## WORK INSTRUCTION
Write the lines in the records below as a JSON list of strings, one string per line, with blank lines left out. Start with the line containing "lige nu at få" and go on through the line containing "man har behov for din pakke inden for få", including both of those lines.

## DATA FOR THE TASK
********

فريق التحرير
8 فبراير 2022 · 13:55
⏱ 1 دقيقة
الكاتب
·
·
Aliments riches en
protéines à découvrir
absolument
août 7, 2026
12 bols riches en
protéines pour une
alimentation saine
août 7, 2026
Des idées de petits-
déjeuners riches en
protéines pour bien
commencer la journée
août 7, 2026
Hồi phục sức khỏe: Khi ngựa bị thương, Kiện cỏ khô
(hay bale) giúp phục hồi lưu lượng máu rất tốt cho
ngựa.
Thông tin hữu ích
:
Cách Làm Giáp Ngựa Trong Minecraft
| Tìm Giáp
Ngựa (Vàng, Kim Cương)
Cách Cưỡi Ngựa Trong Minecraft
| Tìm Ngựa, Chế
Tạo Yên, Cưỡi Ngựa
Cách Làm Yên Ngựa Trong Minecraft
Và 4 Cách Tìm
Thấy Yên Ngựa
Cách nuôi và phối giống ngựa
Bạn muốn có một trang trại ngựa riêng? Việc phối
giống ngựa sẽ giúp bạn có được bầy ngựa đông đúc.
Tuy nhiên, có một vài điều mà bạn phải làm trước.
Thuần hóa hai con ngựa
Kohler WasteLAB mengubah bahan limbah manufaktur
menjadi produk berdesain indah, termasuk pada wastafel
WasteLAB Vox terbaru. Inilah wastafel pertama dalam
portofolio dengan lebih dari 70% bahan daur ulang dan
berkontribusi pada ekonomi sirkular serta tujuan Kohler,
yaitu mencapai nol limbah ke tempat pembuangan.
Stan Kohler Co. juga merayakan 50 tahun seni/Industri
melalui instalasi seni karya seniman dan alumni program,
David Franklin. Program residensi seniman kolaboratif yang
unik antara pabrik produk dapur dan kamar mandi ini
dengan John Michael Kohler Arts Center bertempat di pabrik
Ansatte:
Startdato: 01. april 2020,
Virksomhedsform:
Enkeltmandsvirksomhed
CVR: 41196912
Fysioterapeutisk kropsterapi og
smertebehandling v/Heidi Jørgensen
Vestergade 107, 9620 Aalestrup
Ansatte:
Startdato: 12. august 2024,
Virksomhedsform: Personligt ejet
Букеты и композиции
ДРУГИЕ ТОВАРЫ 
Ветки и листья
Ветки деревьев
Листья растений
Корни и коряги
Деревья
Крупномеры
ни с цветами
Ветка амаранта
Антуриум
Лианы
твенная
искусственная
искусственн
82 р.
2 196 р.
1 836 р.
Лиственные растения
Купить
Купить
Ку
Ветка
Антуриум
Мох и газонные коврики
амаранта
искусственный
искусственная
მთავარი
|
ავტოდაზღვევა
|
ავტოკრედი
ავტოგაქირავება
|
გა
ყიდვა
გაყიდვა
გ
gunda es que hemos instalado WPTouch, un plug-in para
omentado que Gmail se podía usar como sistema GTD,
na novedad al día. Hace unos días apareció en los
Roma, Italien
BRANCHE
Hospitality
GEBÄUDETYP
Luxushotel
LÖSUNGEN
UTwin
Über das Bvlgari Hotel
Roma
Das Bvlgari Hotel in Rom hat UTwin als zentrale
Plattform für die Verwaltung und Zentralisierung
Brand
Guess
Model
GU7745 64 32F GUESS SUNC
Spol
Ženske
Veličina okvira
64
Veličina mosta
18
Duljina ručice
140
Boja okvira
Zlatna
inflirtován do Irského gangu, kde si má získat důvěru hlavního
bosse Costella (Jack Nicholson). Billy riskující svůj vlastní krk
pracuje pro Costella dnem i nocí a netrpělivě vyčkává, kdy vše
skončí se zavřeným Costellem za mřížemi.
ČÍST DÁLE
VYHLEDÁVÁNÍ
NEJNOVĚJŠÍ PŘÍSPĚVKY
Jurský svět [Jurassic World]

********

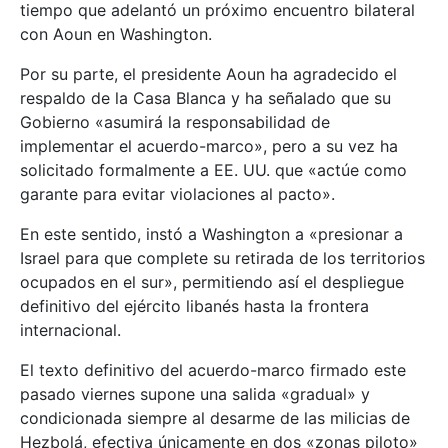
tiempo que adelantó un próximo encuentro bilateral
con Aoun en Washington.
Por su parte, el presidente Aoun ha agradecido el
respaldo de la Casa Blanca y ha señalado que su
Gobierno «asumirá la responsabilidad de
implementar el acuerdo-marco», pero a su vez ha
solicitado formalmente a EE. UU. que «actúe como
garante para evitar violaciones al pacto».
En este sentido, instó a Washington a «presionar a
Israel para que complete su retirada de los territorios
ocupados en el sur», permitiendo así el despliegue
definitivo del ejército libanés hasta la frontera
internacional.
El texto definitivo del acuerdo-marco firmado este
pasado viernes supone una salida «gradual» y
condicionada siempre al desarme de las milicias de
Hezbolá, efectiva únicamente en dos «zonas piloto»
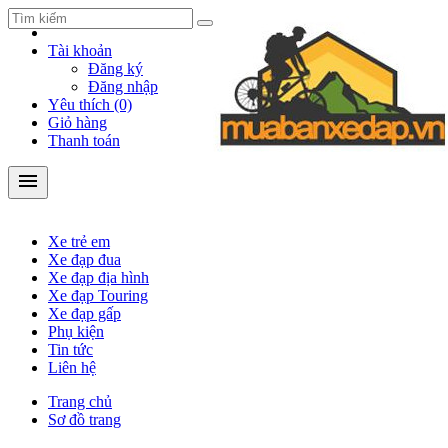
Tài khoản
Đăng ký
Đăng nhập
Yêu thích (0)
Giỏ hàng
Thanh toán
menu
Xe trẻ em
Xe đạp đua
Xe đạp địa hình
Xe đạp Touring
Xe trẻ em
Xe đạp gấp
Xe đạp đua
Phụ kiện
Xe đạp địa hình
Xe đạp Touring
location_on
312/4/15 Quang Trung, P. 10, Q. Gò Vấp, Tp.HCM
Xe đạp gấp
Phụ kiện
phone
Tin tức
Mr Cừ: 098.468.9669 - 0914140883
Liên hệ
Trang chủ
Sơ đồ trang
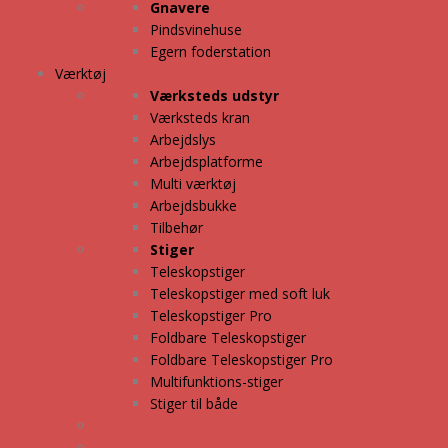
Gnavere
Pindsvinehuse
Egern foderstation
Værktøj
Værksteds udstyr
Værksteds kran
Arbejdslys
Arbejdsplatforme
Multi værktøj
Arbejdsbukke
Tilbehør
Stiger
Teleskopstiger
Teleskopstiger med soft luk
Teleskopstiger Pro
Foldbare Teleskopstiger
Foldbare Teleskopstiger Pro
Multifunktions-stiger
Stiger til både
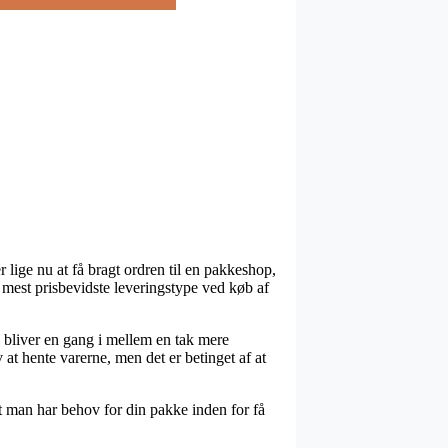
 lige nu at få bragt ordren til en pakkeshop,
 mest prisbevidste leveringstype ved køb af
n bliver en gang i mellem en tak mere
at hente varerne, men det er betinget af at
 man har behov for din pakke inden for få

********

## RESULT
[
  " lige nu at få bragt ordren til en pakkeshop,",
  " mest prisbevidste leveringstype ved køb af",
  "n bliver en gang i mellem en tak mere",
  "at hente varerne, men det er betinget af at",
  " man har behov for din pakke inden for få"
]